[Spatial grounding data]
+ + +

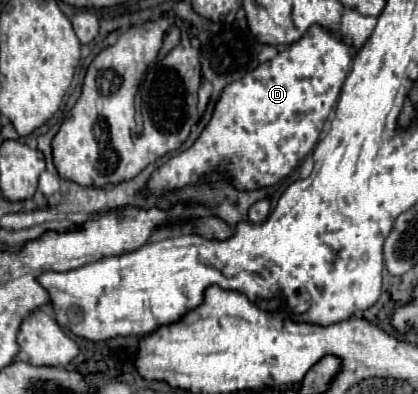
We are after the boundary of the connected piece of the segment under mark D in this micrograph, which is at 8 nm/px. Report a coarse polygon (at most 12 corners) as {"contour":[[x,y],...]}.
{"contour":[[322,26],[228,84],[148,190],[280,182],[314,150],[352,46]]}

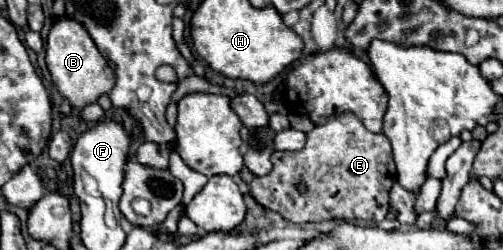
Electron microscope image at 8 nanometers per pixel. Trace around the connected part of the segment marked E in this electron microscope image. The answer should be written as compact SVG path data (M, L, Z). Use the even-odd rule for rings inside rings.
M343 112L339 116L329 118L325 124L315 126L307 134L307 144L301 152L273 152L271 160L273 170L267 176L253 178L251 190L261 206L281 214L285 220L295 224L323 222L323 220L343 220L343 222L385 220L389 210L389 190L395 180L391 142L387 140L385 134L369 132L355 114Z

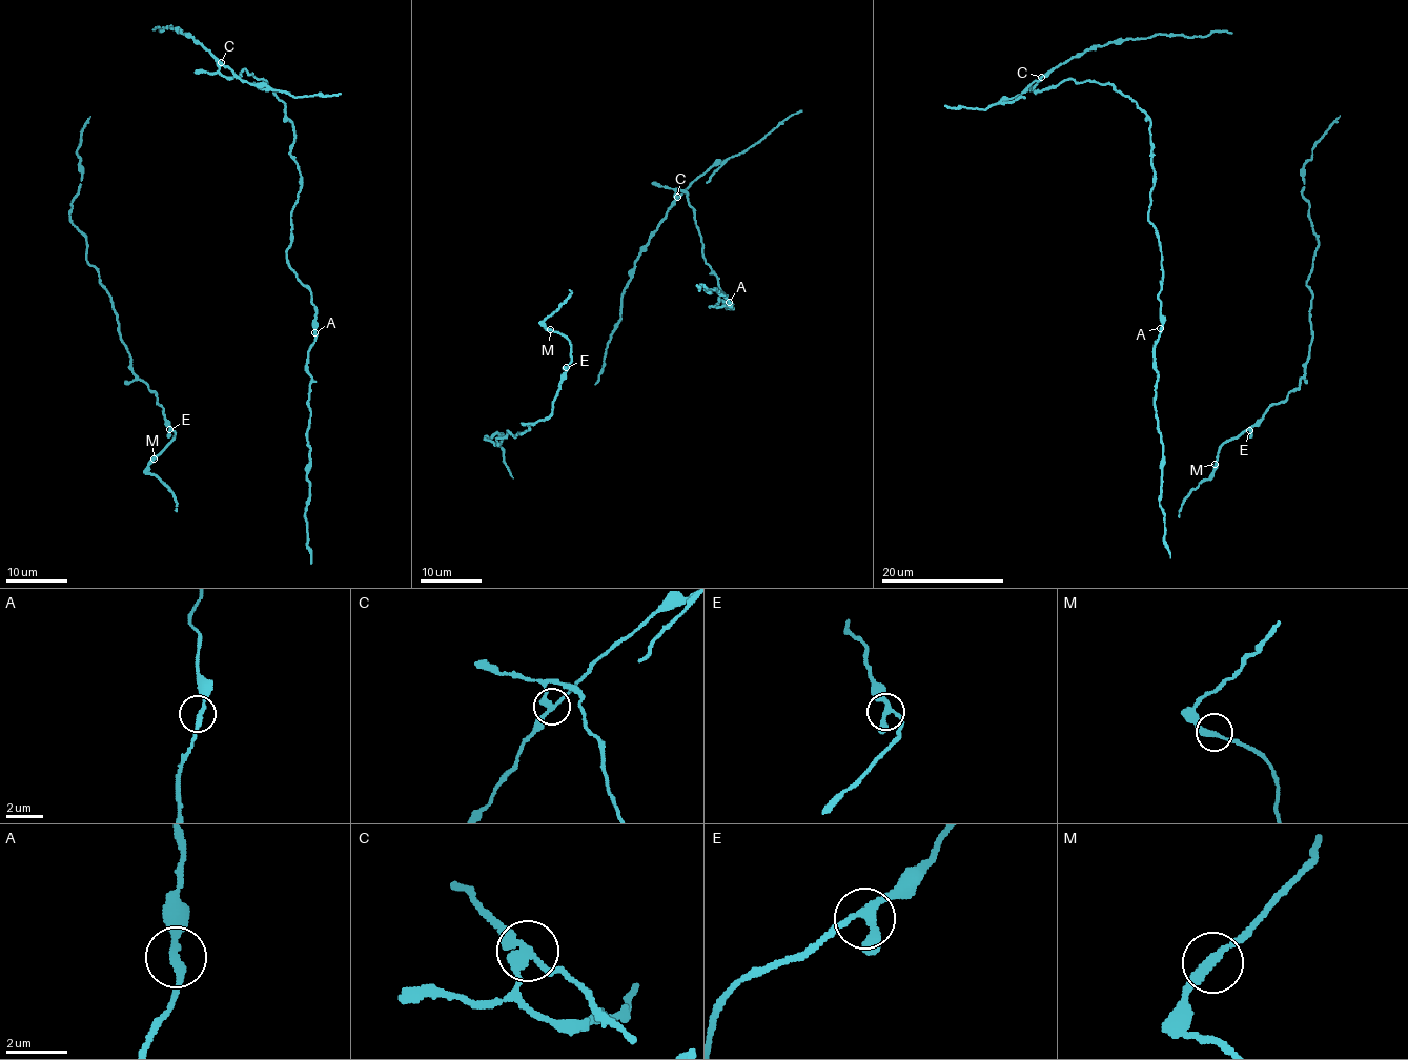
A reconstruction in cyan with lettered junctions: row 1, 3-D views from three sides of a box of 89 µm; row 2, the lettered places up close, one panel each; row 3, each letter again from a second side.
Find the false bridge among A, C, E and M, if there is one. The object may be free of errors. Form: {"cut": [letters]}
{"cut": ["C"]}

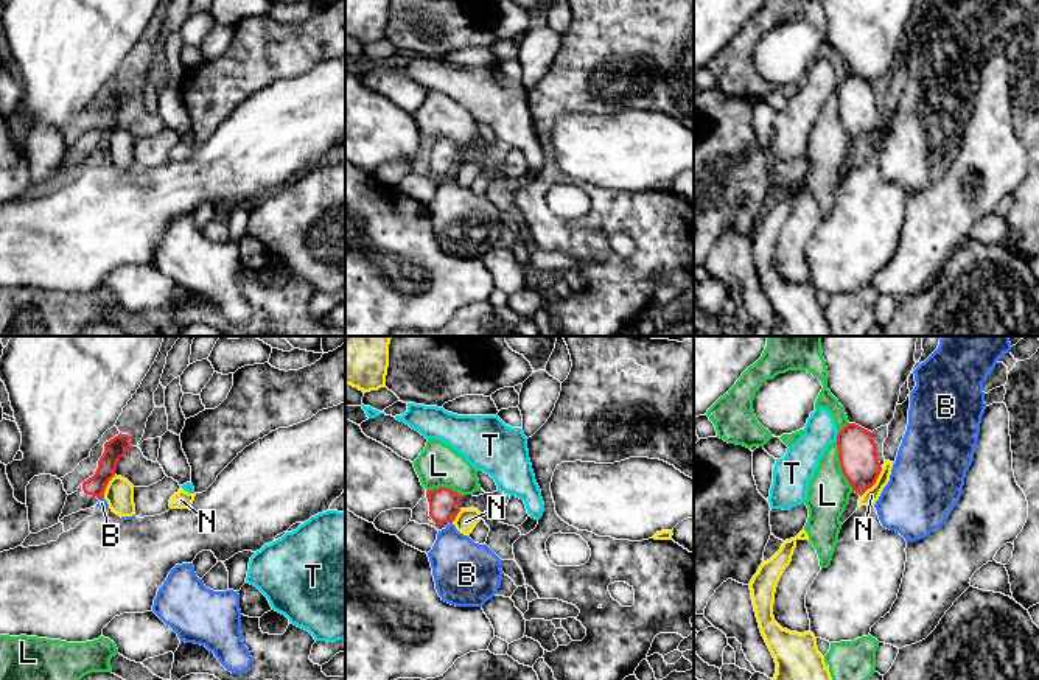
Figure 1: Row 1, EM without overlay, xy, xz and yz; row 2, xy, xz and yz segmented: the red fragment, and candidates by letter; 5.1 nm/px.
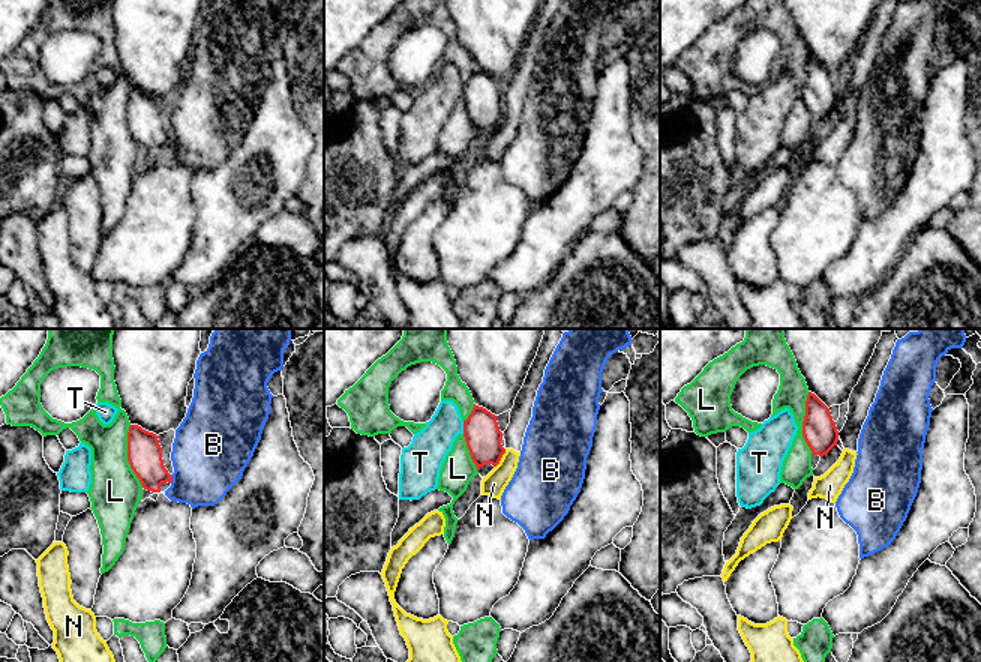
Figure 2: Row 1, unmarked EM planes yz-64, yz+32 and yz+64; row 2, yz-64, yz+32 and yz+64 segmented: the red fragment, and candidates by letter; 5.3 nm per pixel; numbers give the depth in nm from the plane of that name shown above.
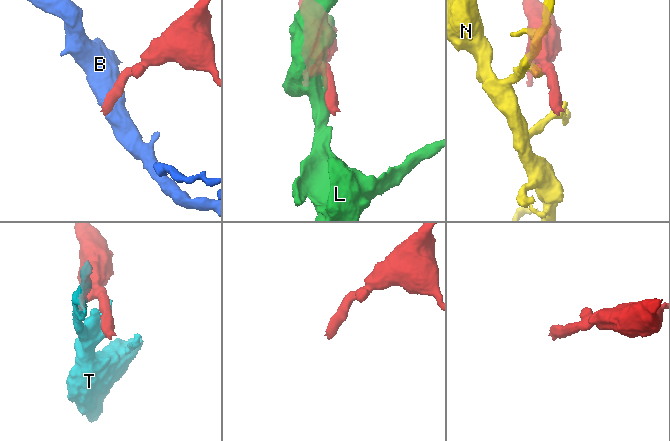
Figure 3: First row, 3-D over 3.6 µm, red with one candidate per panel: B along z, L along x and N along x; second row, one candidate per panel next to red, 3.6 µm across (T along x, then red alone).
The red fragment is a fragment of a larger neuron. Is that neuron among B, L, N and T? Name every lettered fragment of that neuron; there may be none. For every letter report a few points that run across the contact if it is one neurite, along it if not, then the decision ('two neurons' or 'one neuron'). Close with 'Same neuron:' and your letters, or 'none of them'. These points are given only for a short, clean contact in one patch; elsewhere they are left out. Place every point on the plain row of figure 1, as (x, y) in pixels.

+ + +

* _Assigned task_:
Tell how many lines in the records above contain "from", giving the number and no other words.

* _Exercise output_:
2